» **TASKS TO CARRY OUT**
[A] In the plastic pollution article, how much plastic does the United Nations Environment Program say is dumped into the world's oceans, rivers and lakes each day?
[B] Please rewrite the plastic pollution article from "A sculpture titled" to "tiny plastic particles.", substituting "dump trucks" for "garbage trucks".

» **DOCUMENT PASSAGE**
______________________________

Thousands of negotiators and observers representing most of the world's nations are gathering in the Canadian city of Ottawa this week to craft a treaty to stop the rapidly escalating problem of plastic pollution.
A sculpture titled "Giant Plastic Tap" by Canadian artist Benjamin Von Wong is displayed outside the fourth session of the UN Intergovernmental Negotiating Committee on plastic pollution in Ottawa, Canada, on April 23, 2024. /CFP
Each day, the equivalent of 2,000 garbage trucks full of plastic are dumped into the world's oceans, rivers and lakes, according to the United Nations Environment Program. People are increasingly breathing, eating and drinking tiny plastic particles.
Negotiators must streamline the existing treaty draft and decide its scope: whether it will focus on human health and the environment, limit the actual production of plastic, restrict some chemicals used in plastics, or any combination of the above. These are elements that a self-named "high ambition coalition" of countries want to see.
Alternatively, the agreement could have a more limited scope and focus on plastic waste and greater recycling, as some of the plastic-producing and oil and gas exporters want.

______________________________

» **EXERCISE DATA**

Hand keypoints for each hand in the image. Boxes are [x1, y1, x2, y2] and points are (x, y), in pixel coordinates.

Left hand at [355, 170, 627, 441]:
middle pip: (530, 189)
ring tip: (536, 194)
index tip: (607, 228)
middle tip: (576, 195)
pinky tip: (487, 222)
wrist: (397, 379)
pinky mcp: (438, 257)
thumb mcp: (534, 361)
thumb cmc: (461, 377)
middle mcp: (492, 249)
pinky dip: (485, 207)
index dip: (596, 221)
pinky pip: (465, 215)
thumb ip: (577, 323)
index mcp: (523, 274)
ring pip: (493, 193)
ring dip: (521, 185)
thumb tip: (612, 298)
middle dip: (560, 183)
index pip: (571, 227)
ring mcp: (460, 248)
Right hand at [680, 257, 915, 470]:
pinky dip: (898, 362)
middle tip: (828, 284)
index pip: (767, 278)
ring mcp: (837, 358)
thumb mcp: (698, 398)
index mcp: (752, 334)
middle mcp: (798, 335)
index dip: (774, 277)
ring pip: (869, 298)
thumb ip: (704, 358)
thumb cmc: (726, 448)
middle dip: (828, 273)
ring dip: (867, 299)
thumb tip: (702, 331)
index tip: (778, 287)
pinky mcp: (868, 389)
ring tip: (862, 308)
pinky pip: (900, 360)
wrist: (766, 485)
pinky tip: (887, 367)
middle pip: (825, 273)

______________________________

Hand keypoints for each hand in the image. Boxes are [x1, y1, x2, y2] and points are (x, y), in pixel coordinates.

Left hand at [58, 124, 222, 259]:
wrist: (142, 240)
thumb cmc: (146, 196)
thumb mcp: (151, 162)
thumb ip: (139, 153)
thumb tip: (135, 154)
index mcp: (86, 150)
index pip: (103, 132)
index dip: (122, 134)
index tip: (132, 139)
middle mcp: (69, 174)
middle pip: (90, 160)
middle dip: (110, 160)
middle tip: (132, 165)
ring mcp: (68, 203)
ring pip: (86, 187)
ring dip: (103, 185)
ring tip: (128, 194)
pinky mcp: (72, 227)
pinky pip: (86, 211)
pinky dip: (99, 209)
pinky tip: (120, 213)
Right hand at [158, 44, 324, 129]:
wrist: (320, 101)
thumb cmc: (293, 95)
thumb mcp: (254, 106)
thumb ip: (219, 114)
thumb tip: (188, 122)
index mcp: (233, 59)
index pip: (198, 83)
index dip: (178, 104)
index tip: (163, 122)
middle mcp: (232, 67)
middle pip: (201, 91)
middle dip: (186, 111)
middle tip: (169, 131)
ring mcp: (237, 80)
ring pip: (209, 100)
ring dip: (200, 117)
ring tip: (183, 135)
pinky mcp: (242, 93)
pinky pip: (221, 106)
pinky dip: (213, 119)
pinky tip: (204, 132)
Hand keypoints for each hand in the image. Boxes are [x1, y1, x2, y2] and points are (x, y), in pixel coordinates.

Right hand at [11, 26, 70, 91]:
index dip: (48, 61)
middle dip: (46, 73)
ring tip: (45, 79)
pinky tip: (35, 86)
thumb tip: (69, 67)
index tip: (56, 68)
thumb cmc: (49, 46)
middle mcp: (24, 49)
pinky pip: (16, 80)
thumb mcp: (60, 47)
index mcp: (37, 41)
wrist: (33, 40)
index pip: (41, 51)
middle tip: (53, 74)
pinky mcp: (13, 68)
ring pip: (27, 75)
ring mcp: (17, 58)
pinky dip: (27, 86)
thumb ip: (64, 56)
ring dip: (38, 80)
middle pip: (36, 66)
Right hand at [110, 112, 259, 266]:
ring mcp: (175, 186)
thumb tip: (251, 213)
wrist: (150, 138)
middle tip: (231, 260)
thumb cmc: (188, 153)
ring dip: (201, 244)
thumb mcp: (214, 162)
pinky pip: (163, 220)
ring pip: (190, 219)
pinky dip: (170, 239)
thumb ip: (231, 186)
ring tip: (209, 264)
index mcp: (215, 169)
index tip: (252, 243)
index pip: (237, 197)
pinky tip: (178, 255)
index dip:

______________________________

» **OUTPUTS IN ORDER**
[A] The equivalent of 2,000 garbage trucks full of plastic.

[B]
A sculpture titled "Giant Plastic Tap" by Canadian artist Benjamin Von Wong is displayed outside the fourth session of the UN Intergovernmental Negotiating Committee on plastic pollution in Ottawa, Canada, on April 23, 2024. /CFP
Each day, the equivalent of 2,000 dump trucks full of plastic are dumped into the world's oceans, rivers and lakes, according to the United Nations Environment Program. People are increasingly breathing, eating and drinking tiny plastic particles.